아래 데이터에서 "instrument"라는 문자열이 들어 있는 줄은 몇 개입니까? 숫자만 답하세요.
*** 작업 데이터
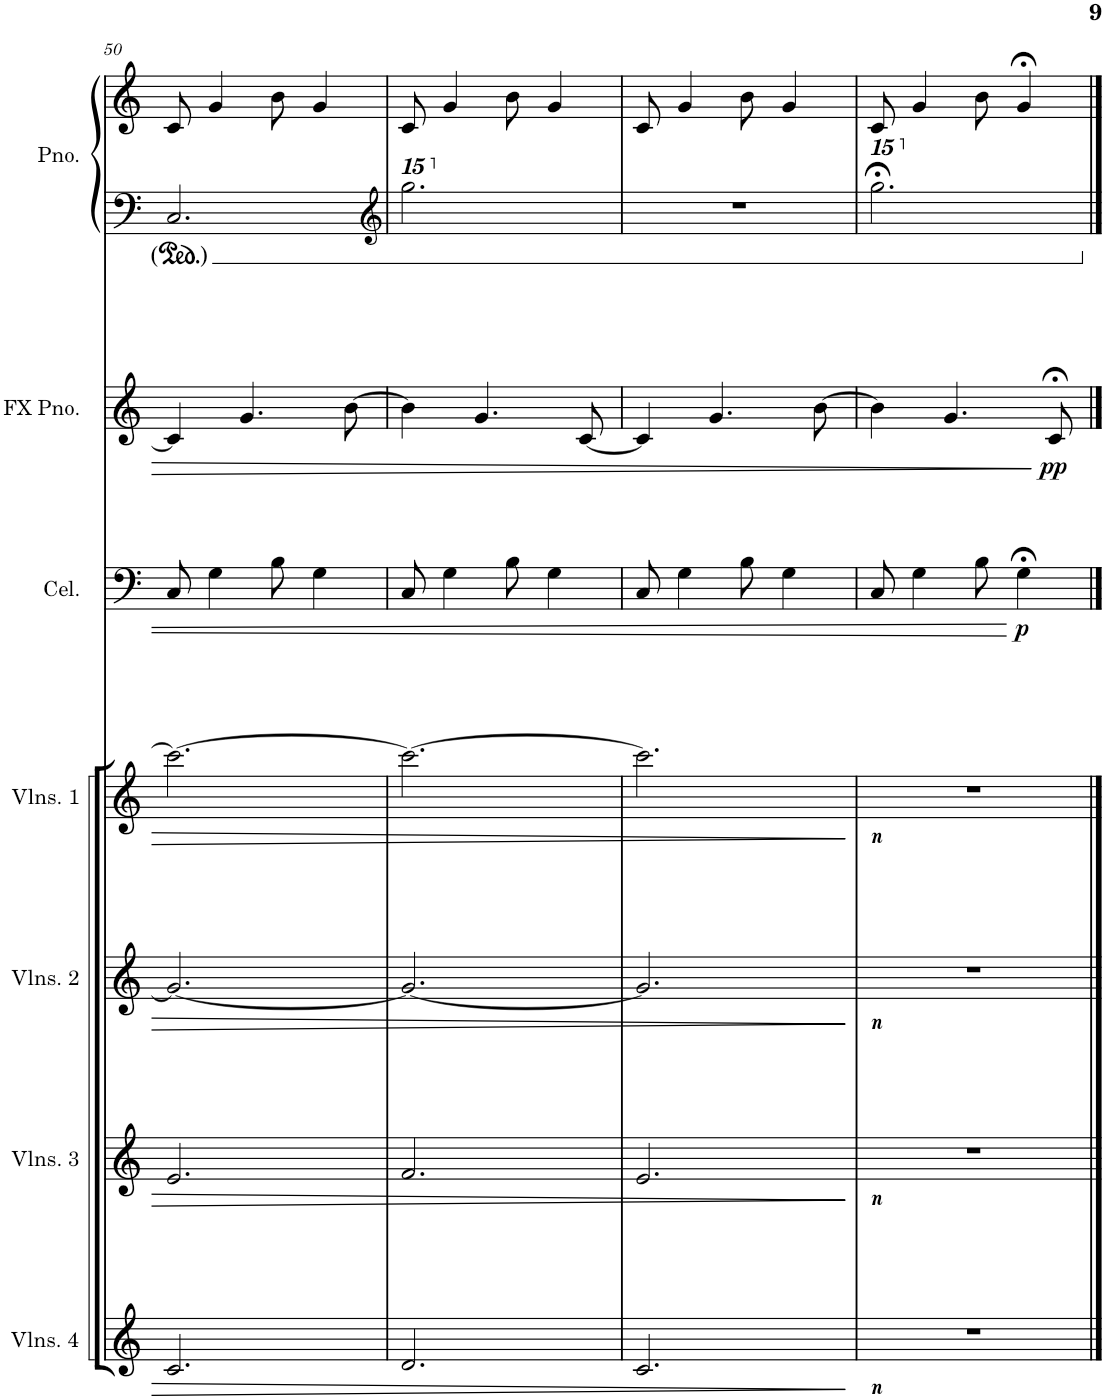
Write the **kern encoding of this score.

**kern	**dynam	**kern	**dynam	**kern	**dynam	**kern	**dynam	**kern	**dynam	**kern	**dynam	**kern	**kern
*part7	*part7	*part6	*part6	*part5	*part5	*part4	*part4	*part3	*part3	*part2	*part2	*part1	*part1
*staff8	*staff8	*staff7	*staff7	*staff6	*staff6	*staff5	*staff5	*staff4	*staff4	*staff3	*staff3	*staff2	*staff1
*I"Violins 4	*	*I"Violins 3	*	*I"Violins 2	*	*I"Violins 1	*	*I"Celesta	*	*I"Effect piano	*	*I"Piano	*
*I'Vlns. 4	*	*I'Vlns. 3	*	*I'Vlns. 2	*	*I'Vlns. 1	*	*I'Cel.	*	*	*	*I'Pno.	*
!!LO:PB:g=z
*clefG2	*	*clefG2	*	*clefG2	*	*clefG2	*	*clefF4	*	*clefG2	*	*clefF4	*clefG2
*k[]	*	*k[]	*	*k[]	*	*k[]	*	*k[]	*	*k[]	*	*k[]	*k[]
*M6/8	*	*M6/8	*	*M6/8	*	*M6/8	*	*M6/8	*	*M6/8	*	*M6/8	*M6/8
=50	=50	=50	=50	=50	=50	=50	=50	=50	=50	=50	=50	=50	=50
2.c/	.	2.e/	.	2.g/_	.	2.ccc\_	.	8C/	.	4c/]	.	2.C/	8c/
.	.	.	.	.	.	.	.	4G\	.	.	.	.	4g/
.	.	.	.	.	.	.	.	.	.	4.g/	.	.	.
.	.	.	.	.	.	.	.	8B\	.	.	.	.	8b\
.	.	.	.	.	.	.	.	4G\	.	.	.	.	4g/
.	.	.	.	.	.	.	.	.	.	[8b\	.	.	.
=51	=51	=51	=51	=51	=51	=51	=51	=51	=51	=51	=51	=51	=51
*	*	*	*	*	*	*	*	*	*	*	*	*clefG2	*
*	*	*	*	*	*	*	*	*	*	*	*	*15ma	*
2.d/	.	2.f/	.	2.g/_	.	2.ccc\_	.	8C/	.	4b\]	.	2.gggg\	8c/
.	.	.	.	.	.	.	.	4G\	.	.	.	.	4g/
.	.	.	.	.	.	.	.	.	.	4.g/	.	.	.
.	.	.	.	.	.	.	.	8B\	.	.	.	.	8b\
.	.	.	.	.	.	.	.	4G\	.	.	.	.	4g/
.	.	.	.	.	.	.	.	.	.	[8c/	.	.	.
=52	=52	=52	=52	=52	=52	=52	=52	=52	=52	=52	=52	=52	=52
*	*	*	*	*	*	*	*	*	*	*	*	*X15ma	*
2.c/	.	2.e/	.	2.g/]	.	2.ccc\]	.	8C/	.	4c/]	.	2.r	8c/
.	.	.	.	.	.	.	.	4G\	.	.	.	.	4g/
.	.	.	.	.	.	.	.	.	.	4.g/	.	.	.
.	.	.	.	.	.	.	.	8B\	.	.	.	.	8b\
.	.	.	.	.	.	.	.	4G\	.	.	.	.	4g/
.	.	.	.	.	.	.	.	.	.	[8b\	.	.	.
=53	=53	=53	=53	=53	=53	=53	=53	=53	=53	=53	=53	=53	=53
*	*	*	*	*	*	*	*	*	*	*	*	*15ma	*
!	!LO:DY:b	!	!LO:DY:b	!	!LO:DY:b	!	!LO:DY:b	!	!	!	!	!	!
2.r	other-dynamics	2.r	other-dynamics	2.r	other-dynamics	2.r	other-dynamics	8C/	.	4b\]	.	2.gggg;<\	8c/
.	.	.	.	.	.	.	.	4G\	.	.	.	.	4g/
.	.	.	.	.	.	.	.	.	.	4.g/	.	.	.
.	.	.	.	.	.	.	.	8B\	.	.	.	.	8b\
!	!	!	!	!	!	!	!	!	!LO:DY:b	!	!	!	!
.	.	.	.	.	.	.	.	4G;<\	p	.	.	.	4g;</
!	!	!	!	!	!	!	!	!	!	!	!LO:DY:b	!	!
.	.	.	.	.	.	.	.	.	.	8c;</	pp	.	.
*	*	*	*	*	*	*	*	*	*	*	*	*X15ma	*
==	==	==	==	==	==	==	==	==	==	==	==	==	==
*-	*-	*-	*-	*-	*-	*-	*-	*-	*-	*-	*-	*-	*-
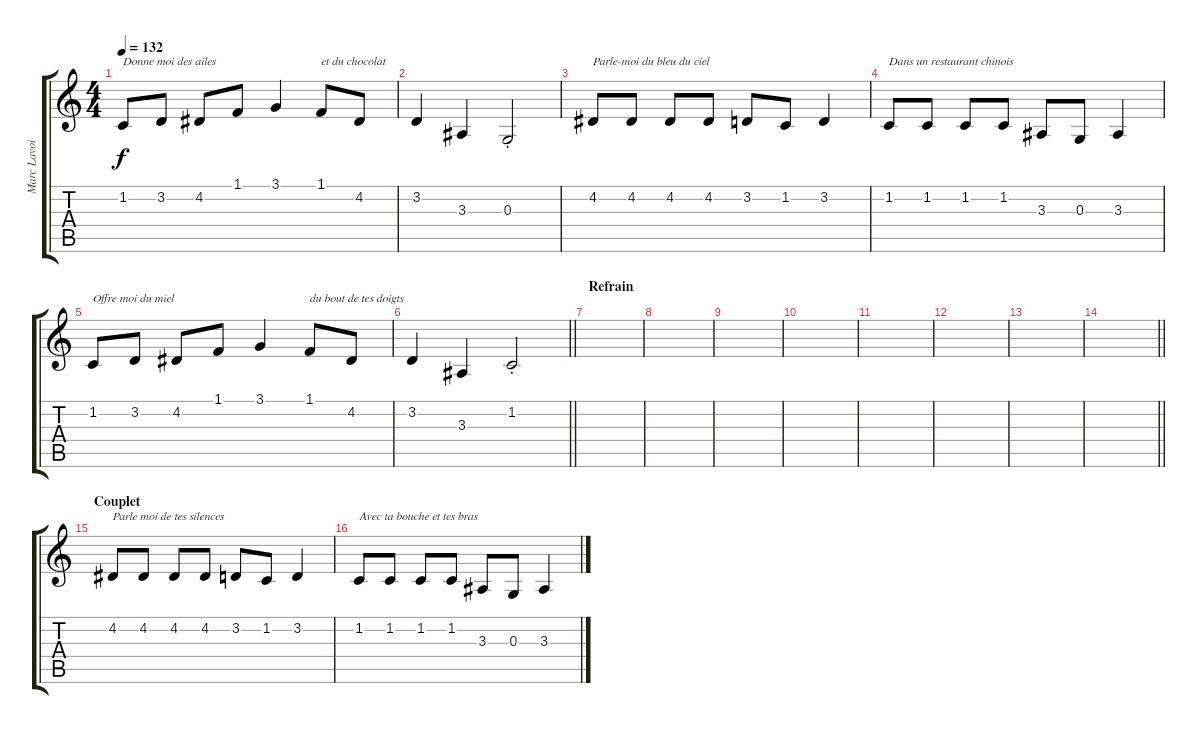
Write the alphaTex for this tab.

\track ("Marc Lavoine" "Marc Lavoi") {instrument lead6voice}
\staff {score tabs}
\tuning (E4 B3 G3 D3 A2 E2) {hide}
\ts (4 4)
\tempo 132
\clef g2
\ks c
1.2.8{txt "Donne moi des ailes" dy f} 3.2.8 4.2.8 1.1.8 3.1.4 1.1.8{txt "et du chocolat"} 4.2.8 |
3.2.4 3.3.4 0.3{st}.2 |
4.2.8{txt "Parle-moi du bleu du ciel"} 4.2.8 4.2.8 4.2.8 3.2.8 1.2.8 3.2.4 |
1.2.8{txt "Dans un restaurant chinois"} 1.2.8 1.2.8 1.2.8 3.3.8 0.3.8 3.3.4 |
1.2.8{txt "Offre moi du miel "} 3.2.8 4.2.8 1.1.8 3.1.4 1.1.8{txt "du bout de tes doigts"} 4.2.8 |
\barLineRight lightlight
3.2.4 3.3.4 1.2{st}.2 |
\section ("" "Refrain")
|
|
|
|
|
|
|
\barLineRight lightlight
|
\section ("" "Couplet")
4.2.8{txt "Parle moi de tes silences"} 4.2.8 4.2.8 4.2.8 3.2.8 1.2.8 3.2.4 |
1.2.8{txt "Avec ta bouche et tes bras"} 1.2.8 1.2.8 1.2.8 3.3.8 0.3.8 3.3.4
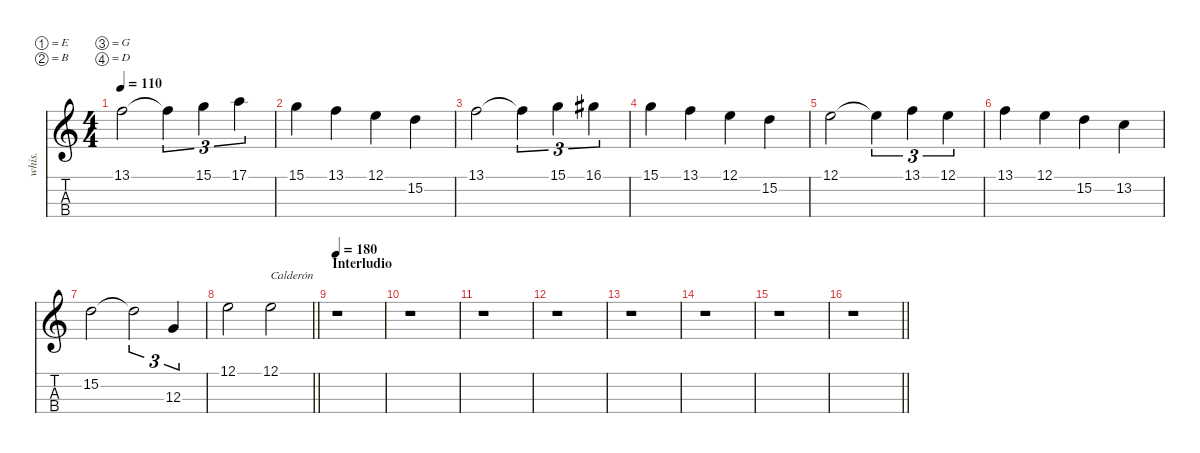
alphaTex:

\defaultSystemsLayout 4
\hideDynamics
\bracketExtendMode nobrackets
\otherSystemsTrackNameOrientation horizontal
\track ("Voz" "whis.") {mute instrument whistle}
\staff {score tabs}
\tuning (E4 B3 G3 D3)
\ts (4 4)
\tempo 110
\clef g2
\ks c
13.1.2{dy f} 13.1{t}.4{tu (3 2)} 15.1.4{tu (3 2)} 17.1.4{tu (3 2)} |
15.1.4 13.1.4 12.1.4 15.2.4 |
13.1.2 13.1{t}.4{tu (3 2)} 15.1.4{tu (3 2)} 16.1{acc #}.4{tu (3 2)} |
15.1.4 13.1.4 12.1.4 15.2.4 |
12.1.2 12.1{t}.4{tu (3 2)} 13.1.4{tu (3 2)} 12.1.4{tu (3 2)} |
13.1.4 12.1.4 15.2.4 13.2.4 |
15.2.2 15.2{t}.2{tu (3 2)} 12.3.4{tu (3 2)} |
\barLineRight lightlight
12.1.2 12.1.2{txt "Calderón"} |
\section ("" "Interludio")
\tempo 180
r.1 |
r.1 |
r.1 |
r.1 |
r.1 |
r.1 |
r.1 |
\barLineRight lightlight
r.1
******
> **답**: 2